Nevertheless he was remanded in custody, but his manager, the colourful Malcolm McLaren, hired a top New York lawyer called James Merberg to win him bail.
Within days, Vicious was free on a $50,000 licence which had been put up by his record label boss, Richard Branson.
A little more than a month later, however, Sid was back inside the maximum security Riker’s Island jail after glassing a man in a fight in a New York club. He spent nearly two months behind bars in the prison’s detox wing before he was again released on bail.
By then, Vicious had a new girlfriend, a would-be actress called Michelle Robson. On the day of his release – February 1, 1979 – Vicious, his mother Anne Beverley and a few friends went back to Robson’s apartment for a celebration meal.
After eating spaghetti bolognese, Vicious asked his mother – herself a hopeless addict – to find him some drugs.
Unknown to Vicious, this batch of heroin was more than 95 per cent pure and nearly three times stronger than most of the heroin sold on the streets of New York. After taking it, Sid collapsed.
He was revived by his girlfriend and mother, but they decided not to call an ambulance because they feared he would be thrown back in jail for breaking his bail conditions. It was to prove a fatal mistake.
Later that night, alone in the bedroom, he injected more of the powerful heroin. The following morning, he was found dead.
Whether or not Vicious killed Nancy is unlikely to ever be resolved with any certainty, but in her memoir, Deborah Spungen suggests her daughter’s boyfriend wasn’t to blame.
She recalled receiving a letter from Vicious in the weeks after Nancy’s death, in which he declared her passionate love for her.
Mrs Spungen felt it encapsulated her own feelings, even though it was written by ‘the punk monster… the man I feared. The man I should have hated, but somehow couldn’t’.
In her book, Mrs Spungen describes Nancy’s last phone call a few days before she died as ‘spooky… almost as if she was saying goodbye’.

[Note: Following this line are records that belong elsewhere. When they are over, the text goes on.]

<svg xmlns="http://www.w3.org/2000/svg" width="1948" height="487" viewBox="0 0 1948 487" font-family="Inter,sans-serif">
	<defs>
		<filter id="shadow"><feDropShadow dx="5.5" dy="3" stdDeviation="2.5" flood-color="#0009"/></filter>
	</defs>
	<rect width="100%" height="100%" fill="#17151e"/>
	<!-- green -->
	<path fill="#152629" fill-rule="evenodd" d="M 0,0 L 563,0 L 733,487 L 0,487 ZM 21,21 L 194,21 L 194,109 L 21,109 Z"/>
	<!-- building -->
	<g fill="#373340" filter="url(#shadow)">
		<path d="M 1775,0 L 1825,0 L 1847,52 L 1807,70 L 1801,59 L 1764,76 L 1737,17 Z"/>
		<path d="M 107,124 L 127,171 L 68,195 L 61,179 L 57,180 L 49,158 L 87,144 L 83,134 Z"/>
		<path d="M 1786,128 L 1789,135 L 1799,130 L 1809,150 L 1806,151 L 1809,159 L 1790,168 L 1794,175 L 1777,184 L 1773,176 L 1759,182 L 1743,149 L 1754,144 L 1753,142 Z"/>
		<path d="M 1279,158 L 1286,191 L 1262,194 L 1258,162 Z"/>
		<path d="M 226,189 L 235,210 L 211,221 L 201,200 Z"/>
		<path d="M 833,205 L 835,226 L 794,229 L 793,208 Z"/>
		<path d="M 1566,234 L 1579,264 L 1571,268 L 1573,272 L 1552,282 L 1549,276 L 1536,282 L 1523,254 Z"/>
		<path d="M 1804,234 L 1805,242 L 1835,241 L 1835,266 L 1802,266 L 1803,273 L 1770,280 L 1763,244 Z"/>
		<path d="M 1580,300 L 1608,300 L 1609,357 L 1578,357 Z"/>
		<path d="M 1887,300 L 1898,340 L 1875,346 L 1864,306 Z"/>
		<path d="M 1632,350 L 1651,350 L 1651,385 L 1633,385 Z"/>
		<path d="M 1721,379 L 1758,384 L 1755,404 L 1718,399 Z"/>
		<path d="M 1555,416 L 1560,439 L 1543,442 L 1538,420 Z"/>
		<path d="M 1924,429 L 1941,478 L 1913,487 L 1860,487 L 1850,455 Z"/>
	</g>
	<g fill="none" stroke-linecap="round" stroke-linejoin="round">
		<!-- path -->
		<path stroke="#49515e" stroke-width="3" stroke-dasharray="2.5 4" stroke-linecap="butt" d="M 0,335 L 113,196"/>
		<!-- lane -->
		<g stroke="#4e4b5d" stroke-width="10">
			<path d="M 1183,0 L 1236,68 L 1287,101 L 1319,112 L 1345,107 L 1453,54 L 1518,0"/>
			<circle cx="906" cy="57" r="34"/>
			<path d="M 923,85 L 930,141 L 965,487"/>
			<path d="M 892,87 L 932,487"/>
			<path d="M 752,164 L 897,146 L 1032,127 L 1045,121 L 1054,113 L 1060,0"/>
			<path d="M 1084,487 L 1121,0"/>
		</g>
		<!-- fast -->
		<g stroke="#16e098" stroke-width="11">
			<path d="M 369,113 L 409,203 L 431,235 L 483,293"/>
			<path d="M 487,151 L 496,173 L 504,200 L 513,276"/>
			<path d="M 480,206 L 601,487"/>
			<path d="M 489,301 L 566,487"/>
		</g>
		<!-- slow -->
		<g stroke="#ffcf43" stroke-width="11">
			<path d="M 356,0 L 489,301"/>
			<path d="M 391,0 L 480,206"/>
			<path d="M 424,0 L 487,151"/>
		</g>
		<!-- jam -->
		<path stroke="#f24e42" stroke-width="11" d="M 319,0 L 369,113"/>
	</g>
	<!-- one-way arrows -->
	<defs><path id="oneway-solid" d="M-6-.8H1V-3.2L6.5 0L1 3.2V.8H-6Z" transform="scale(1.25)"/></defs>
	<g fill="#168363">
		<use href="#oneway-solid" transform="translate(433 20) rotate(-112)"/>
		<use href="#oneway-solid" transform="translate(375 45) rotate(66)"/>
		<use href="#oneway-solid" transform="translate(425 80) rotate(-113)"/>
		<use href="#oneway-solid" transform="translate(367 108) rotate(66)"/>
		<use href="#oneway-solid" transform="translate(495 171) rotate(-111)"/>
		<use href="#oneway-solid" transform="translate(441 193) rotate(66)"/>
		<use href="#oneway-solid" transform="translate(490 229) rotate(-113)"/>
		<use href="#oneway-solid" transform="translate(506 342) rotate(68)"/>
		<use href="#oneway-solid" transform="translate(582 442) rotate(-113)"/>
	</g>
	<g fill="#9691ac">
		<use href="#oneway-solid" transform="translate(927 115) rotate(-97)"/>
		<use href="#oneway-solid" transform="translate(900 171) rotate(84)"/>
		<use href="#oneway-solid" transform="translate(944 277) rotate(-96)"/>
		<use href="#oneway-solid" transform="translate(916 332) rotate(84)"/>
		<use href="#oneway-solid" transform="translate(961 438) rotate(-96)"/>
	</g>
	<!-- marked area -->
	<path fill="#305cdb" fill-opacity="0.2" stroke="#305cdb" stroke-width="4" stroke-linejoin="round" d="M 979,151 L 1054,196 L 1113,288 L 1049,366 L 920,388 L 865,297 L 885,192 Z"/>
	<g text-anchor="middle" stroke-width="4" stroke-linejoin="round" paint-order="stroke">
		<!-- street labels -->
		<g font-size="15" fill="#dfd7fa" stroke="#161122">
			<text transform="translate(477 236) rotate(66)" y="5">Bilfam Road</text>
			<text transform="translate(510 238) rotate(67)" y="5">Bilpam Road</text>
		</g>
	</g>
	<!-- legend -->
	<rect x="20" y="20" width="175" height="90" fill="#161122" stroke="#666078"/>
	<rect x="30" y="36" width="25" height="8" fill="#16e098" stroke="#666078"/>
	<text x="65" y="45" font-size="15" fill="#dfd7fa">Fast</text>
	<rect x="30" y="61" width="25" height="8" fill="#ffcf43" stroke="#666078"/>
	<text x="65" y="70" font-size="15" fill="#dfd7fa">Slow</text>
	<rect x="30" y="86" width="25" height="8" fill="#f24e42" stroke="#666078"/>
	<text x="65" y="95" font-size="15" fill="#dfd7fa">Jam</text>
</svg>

Some weeks after the first letter, she got another from Vicious, this time even more anguished. It began: ‘I’m dying. Slowly, and in great pain. My baby is gone, without her I have no will to live…’
Amid the self-pity, Vicious wrote: ‘Nancy once asked if I would pour petrol over myself and set it on fire if she told me to. I said I would, and I meant it.’
Mrs Spungen writes: ‘From that, it wasn’t hard for me to… visualise Nancy handing Sid the knife and ordering him to prove his love for her by using it on her.
‘By shutting my eyes, I could hear his protestations. And then her screams. No one will ever know for sure what happened that night.
‘It is my belief that she wanted to die so made Sid the instrument.’